O pequeno, mas economicamente promissor município de Sidrolândia, volta a ter holofote em aparente novo escândalo envolvendo a gestão pública da cidade a 70 km de Campo Grande. O MPE-MS (Ministério Público Estadual), externou nesta sexta-feira (5), que determinou romper contrato da prefeitura com empresa que não passou por licitação e nem sede e comprovação de serviço realizou ante investigações de processos licitatórios da gestão de oito meses de Rodrigo Basso (PL).
Sidrolândia teve recentemente, últimos três anos, grande escândalo de corrupção, na gestão passada (2021-2024) da ex-prefeita Vanda Carrijo (PP), apesar que já vinha de outra anterior gestão. Isto levou várias operações policiais a estrutura da prefeitura, diversos servidores presos, incluindo o então vereador em Campo Grande, Claudinho Serra, que antes foi Secretário de Fazenda de Vanda, e por fim, o caso foi à Justiça, que até agiu rápido e condenou em julho deste ano, Serra e outros sete envolvidos. Vanda Carrijo, não foi envolvida diretamente, mas também deve responder por atos, que vieram à tona nas investigações dos agora condenados.
O caso hoje, iniciou com a promotora Bianka Mendes, questionando a sede e ausência de documentos que evidenciem experiência técnica suficiente, consistentes em portfólio, publicações, projetos executados, estrutura organizacional, equipe técnica ou outras certificações, capaz de demonstrar que o trabalho da empresa seja essencial e ou adequado à plena satisfação do contrato feito por R$ 195 mil mensais.
A promotora deu 30 dias para a Prefeitura de Sidrolândia, comandada por Rodrigo Basso (PL), romper o contrato de R$ 195 mil, por inexigibilidade de licitação, com a empresa Jeferson Oliveira de Almeida.
Empresa em casa de bairro
A promotora pelo processo, aponta que se constatou o endereço constante do cartão CNPJ da empresa, como uma residência familiar, simples, sem qualquer identificação comercial ou estrutura mínima visível no local. “Isto é o que sugere a ausência de uma sede comercial adequada para a execução de serviços de assessoria, especialmente considerando o vulto do contrato”, descreve Bianka do MPE.
“Não foram apresentados documentos que evidenciem experiência técnica suficiente, consistentes em portfólio, publicações, projetos executados, estrutura organizacional, equipe técnica ou outras certificações capazes de demonstrar que o trabalho da empresa seja essencial e reconhecidamente adequado à plena satisfação do objeto”, completa a promotora.
A avalição da promotora, ressalta que a ausência dessas comprovações é um indicativo de que a empresa não possui a notória especialização exigida para a contratação por inexigibilidade de licitação.

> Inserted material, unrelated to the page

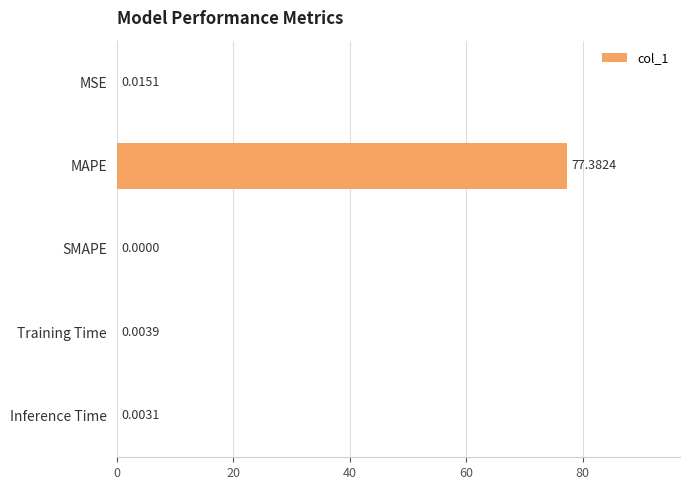

What is the sum of the values at MAPE and Training Time?

77.4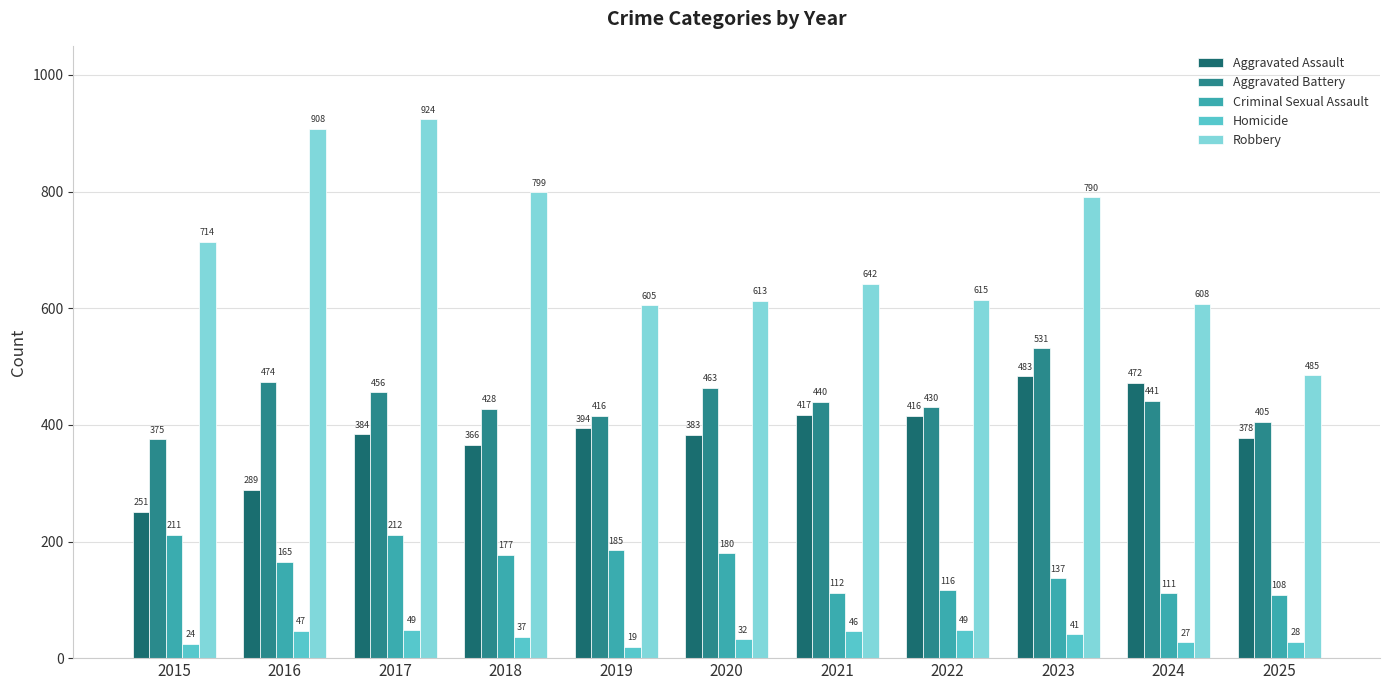

At which category is the sum across all series the highest?

2017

“Embora a natureza intelectual do serviço possa justificar a inexigibilidade em tese, os argumentos apresentados pela pasta responsável não refutam os indícios de irregularidade levantados pela Promotoria de Justiça… a experiência profissional do contratado não substitui a necessidade de comprovação da estrutura empresarial, da capacidade operacional e, principalmente, da efetiva prestação dos serviços e da notória especialização da empresa contratada, e não apenas do indivíduo”, aponta Bianka.
Conclusão
Bianka Mendes concluiu que a apresentação de atestados técnicos e documentos de outros municípios, sem a devida contextualização e verificação da pertinência com o objeto contratado em Sidrolândia, não é suficiente para afastar as suspeitas de irregularidade.
A prefeitura tem 30 dias para uma reavaliação minuciosa da legalidade do contrato, com base em todos os documentos e indícios disponíveis, considerando as irregularidades apontadas e a fundamentação jurídica apresentada, bem como a rescisão contratual.
“Considerando os fortes indícios de irregularidade, risco de prejuízo ao erário e possível nulidade do contrato, promover a rescisão contratual com a empresa Jeferson Oliveira de Almeida, observando os procedimentos legais cabíveis para tal ato. A presente recomendação tem como objetivo salvaguardar o interesse público e o patrimônio do Município de Sidrolândia, garantindo a estrita observância dos princípios da administração pública. A adoção das medidas propostas é fundamental para corrigir as irregularidades identificadas e prevenir futuros danos ao erário”, concluiu.